President Obama claimed yesterday that "we are safer, and our nation is more secure" thanks to the sacrifices of the Afghan war. There's no evidence to support that claim, and plenty to suggest the war has been a long, self-inflicted wound on the country. The job of scattering old Al Qaeda was accomplished by 2003. By the time Bin Laden was killed in a daring US raid in 2011, he was living comfortably in the Pakistani military garrison town of Abbottabad. Mullah Omar, the titular head of the Taliban, has likewise lived in Pakistan for years. 

Afghanistan is a poor, far away country. While Al Qaeda was based there ahead of 9/11, what is less often repeated is that much of the operational planning for the attacks were conducted in Hamburg, Germany.
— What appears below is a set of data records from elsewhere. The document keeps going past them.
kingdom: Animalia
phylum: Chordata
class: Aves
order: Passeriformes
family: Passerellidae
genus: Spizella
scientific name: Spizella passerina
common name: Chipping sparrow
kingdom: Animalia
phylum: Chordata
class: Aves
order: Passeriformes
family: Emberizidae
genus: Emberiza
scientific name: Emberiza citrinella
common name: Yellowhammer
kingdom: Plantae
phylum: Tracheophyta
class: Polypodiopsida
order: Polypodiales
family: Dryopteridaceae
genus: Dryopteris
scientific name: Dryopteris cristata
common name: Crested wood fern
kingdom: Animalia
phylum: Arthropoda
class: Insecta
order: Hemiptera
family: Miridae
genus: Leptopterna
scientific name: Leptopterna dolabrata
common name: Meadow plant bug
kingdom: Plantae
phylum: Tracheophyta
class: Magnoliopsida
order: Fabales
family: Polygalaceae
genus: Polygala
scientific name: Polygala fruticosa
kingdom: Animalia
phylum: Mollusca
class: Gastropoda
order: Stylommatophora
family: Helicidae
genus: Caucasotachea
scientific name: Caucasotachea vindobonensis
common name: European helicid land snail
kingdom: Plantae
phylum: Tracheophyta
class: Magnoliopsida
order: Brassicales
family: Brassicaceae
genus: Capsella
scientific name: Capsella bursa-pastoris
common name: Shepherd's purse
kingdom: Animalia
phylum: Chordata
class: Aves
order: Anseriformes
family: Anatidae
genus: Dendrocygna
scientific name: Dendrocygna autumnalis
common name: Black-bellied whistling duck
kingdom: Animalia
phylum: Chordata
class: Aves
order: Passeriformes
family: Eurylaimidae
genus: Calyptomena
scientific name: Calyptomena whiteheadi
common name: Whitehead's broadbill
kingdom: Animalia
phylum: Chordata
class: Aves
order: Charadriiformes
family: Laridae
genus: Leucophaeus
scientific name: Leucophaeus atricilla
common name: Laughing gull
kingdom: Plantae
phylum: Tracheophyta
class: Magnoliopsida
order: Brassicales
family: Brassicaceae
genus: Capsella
Meanwhile, opium production in Afghanistan has soared despite $7 billion flushed down the tubes by the US on opium eradication. Afghanistan can not by any stretch be called a democracy - vote buying and thuggery at the polls dominate elections. The country's government is entirely dependent on foreign aid, and has been gifted or burdened, depending on your perspective, with assets it cannot afford.

Consider the military, which has about 200,000 soldiers on the books. (How many soldiers actually show up to work is another matter; so-called ghost soldiers are as much a problem in Afghanistan as they are in Iraq). The US has spent about $11 billion annually on Afghan forces in recent years - equivalent to more than half of the country's GDP. That means that if and when foreign funding stops or is reduced, Afghanistan won't be able to pay for the army fighting the Taliban.

None of the claimed long term objectives for the war, either from the Bush or Obama administrations, have been achieved. That's a defeat by any measure.

US funding for Kabul is likely to go on for quite some time. But it is unlikely to be better and more wisely spent with less foreign oversight and involvement. The rampant corruption that has bled billions over the past decade was never contained and the Afghan government is largely paralyzed. The presidential election earlier this year almost led to civil war among the opponents of the Taliban, with heavy US pressure ending up in the inauguration of President Ashraf Ghani. Yet three months since that crisis was averted, the country still doesn't have a cabinet. Why? 

The US insisted that a special, yet ill-defined, job of "chief executive" be created for the runner-up in the presidential election, Abdullah Abdullah. Mr. Ghani and Mr. Abdullah have been squabbling over who will control choice positions in the government ever since, even as the population has grown frightened at the departure of foreign troops, the economy has teetered, and the Taliban have enjoyed a good year.    

In honor of the end of a war that wasn't really the end of the war, the foreign involvement in the war was renamed yesterday. No longer the International Security Assistance Force but:

Resolute? Perhaps. But Afghanistan's problems are manifold.